_Source data:_
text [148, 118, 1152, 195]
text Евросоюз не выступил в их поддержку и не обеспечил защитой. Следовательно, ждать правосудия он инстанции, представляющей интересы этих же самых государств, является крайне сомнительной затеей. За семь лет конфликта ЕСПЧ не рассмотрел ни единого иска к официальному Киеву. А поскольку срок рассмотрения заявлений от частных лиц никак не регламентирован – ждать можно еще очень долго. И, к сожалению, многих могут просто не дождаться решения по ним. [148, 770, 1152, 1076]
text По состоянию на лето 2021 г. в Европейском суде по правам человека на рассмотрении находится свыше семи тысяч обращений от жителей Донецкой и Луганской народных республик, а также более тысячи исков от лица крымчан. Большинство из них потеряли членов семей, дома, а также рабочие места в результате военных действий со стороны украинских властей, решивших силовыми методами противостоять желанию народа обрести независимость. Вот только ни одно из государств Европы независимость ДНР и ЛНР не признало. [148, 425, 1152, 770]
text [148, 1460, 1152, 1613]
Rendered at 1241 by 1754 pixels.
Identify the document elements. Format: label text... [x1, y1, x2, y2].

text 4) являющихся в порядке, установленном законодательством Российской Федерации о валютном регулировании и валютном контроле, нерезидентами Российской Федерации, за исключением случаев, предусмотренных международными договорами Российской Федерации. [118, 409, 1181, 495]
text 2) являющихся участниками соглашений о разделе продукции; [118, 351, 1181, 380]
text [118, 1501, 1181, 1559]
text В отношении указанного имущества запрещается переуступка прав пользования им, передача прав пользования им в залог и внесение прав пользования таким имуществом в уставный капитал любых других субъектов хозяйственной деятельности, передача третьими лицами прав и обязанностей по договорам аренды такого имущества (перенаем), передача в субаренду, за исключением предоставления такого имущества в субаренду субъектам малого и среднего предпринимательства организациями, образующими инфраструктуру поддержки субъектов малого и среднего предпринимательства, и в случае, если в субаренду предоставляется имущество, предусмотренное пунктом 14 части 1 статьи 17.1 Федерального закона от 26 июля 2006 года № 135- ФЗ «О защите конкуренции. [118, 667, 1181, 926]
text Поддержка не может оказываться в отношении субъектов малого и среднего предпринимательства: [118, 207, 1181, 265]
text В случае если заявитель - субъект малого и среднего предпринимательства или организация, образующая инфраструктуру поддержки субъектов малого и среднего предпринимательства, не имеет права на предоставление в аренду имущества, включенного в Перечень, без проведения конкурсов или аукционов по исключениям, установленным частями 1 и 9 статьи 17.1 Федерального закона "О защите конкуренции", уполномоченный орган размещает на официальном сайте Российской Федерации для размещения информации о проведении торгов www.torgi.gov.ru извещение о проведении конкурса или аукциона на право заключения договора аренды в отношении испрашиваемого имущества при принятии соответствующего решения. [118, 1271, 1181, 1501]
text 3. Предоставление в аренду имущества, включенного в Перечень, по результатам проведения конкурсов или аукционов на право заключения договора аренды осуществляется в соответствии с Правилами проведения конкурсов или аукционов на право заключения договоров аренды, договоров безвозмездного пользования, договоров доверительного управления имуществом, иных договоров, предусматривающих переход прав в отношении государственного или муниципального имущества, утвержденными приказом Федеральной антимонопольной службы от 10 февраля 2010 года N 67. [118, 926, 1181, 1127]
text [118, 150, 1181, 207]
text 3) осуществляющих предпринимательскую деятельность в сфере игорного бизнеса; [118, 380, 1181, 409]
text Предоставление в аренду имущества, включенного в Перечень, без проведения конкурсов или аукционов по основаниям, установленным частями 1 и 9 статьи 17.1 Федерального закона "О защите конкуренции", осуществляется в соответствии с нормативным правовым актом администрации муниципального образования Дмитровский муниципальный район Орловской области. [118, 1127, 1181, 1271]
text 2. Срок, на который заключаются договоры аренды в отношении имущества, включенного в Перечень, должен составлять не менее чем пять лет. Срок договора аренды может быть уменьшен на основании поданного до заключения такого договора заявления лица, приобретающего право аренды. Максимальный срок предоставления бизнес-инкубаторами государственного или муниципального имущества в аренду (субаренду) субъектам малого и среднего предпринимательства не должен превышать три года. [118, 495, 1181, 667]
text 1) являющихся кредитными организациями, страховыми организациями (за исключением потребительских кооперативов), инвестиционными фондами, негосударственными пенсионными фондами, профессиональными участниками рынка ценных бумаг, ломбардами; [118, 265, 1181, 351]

_Work required:_ Repeat the data above. Change nothing.

_Solution for this task:_
text [148, 118, 1152, 195]
text Евросоюз не выступил в их поддержку и не обеспечил защитой. Следовательно, ждать правосудия он инстанции, представляющей интересы этих же самых государств, является крайне сомнительной затеей. За семь лет конфликта ЕСПЧ не рассмотрел ни единого иска к официальному Киеву. А поскольку срок рассмотрения заявлений от частных лиц никак не регламентирован – ждать можно еще очень долго. И, к сожалению, многих могут просто не дождаться решения по ним. [148, 770, 1152, 1076]
text По состоянию на лето 2021 г. в Европейском суде по правам человека на рассмотрении находится свыше семи тысяч обращений от жителей Донецкой и Луганской народных республик, а также более тысячи исков от лица крымчан. Большинство из них потеряли членов семей, дома, а также рабочие места в результате военных действий со стороны украинских властей, решивших силовыми методами противостоять желанию народа обрести независимость. Вот только ни одно из государств Европы независимость ДНР и ЛНР не признало. [148, 425, 1152, 770]
text [148, 1460, 1152, 1613]
Rendered at 1241 by 1754 pixels.
Identify the document elements. Format: label text... [x1, y1, x2, y2].

text 4) являющихся в порядке, установленном законодательством Российской Федерации о валютном регулировании и валютном контроле, нерезидентами Российской Федерации, за исключением случаев, предусмотренных международными договорами Российской Федерации. [118, 409, 1181, 495]
text 2) являющихся участниками соглашений о разделе продукции; [118, 351, 1181, 380]
text [118, 1501, 1181, 1559]
text В отношении указанного имущества запрещается переуступка прав пользования им, передача прав пользования им в залог и внесение прав пользования таким имуществом в уставный капитал любых других субъектов хозяйственной деятельности, передача третьими лицами прав и обязанностей по договорам аренды такого имущества (перенаем), передача в субаренду, за исключением предоставления такого имущества в субаренду субъектам малого и среднего предпринимательства организациями, образующими инфраструктуру поддержки субъектов малого и среднего предпринимательства, и в случае, если в субаренду предоставляется имущество, предусмотренное пунктом 14 части 1 статьи 17.1 Федерального закона от 26 июля 2006 года № 135- ФЗ «О защите конкуренции. [118, 667, 1181, 926]
text Поддержка не может оказываться в отношении субъектов малого и среднего предпринимательства: [118, 207, 1181, 265]
text В случае если заявитель - субъект малого и среднего предпринимательства или организация, образующая инфраструктуру поддержки субъектов малого и среднего предпринимательства, не имеет права на предоставление в аренду имущества, включенного в Перечень, без проведения конкурсов или аукционов по исключениям, установленным частями 1 и 9 статьи 17.1 Федерального закона "О защите конкуренции", уполномоченный орган размещает на официальном сайте Российской Федерации для размещения информации о проведении торгов www.torgi.gov.ru извещение о проведении конкурса или аукциона на право заключения договора аренды в отношении испрашиваемого имущества при принятии соответствующего решения. [118, 1271, 1181, 1501]
text 3. Предоставление в аренду имущества, включенного в Перечень, по результатам проведения конкурсов или аукционов на право заключения договора аренды осуществляется в соответствии с Правилами проведения конкурсов или аукционов на право заключения договоров аренды, договоров безвозмездного пользования, договоров доверительного управления имуществом, иных договоров, предусматривающих переход прав в отношении государственного или муниципального имущества, утвержденными приказом Федеральной антимонопольной службы от 10 февраля 2010 года N 67. [118, 926, 1181, 1127]
text [118, 150, 1181, 207]
text 3) осуществляющих предпринимательскую деятельность в сфере игорного бизнеса; [118, 380, 1181, 409]
text Предоставление в аренду имущества, включенного в Перечень, без проведения конкурсов или аукционов по основаниям, установленным частями 1 и 9 статьи 17.1 Федерального закона "О защите конкуренции", осуществляется в соответствии с нормативным правовым актом администрации муниципального образования Дмитровский муниципальный район Орловской области. [118, 1127, 1181, 1271]
text 2. Срок, на который заключаются договоры аренды в отношении имущества, включенного в Перечень, должен составлять не менее чем пять лет. Срок договора аренды может быть уменьшен на основании поданного до заключения такого договора заявления лица, приобретающего право аренды. Максимальный срок предоставления бизнес-инкубаторами государственного или муниципального имущества в аренду (субаренду) субъектам малого и среднего предпринимательства не должен превышать три года. [118, 495, 1181, 667]
text 1) являющихся кредитными организациями, страховыми организациями (за исключением потребительских кооперативов), инвестиционными фондами, негосударственными пенсионными фондами, профессиональными участниками рынка ценных бумаг, ломбардами; [118, 265, 1181, 351]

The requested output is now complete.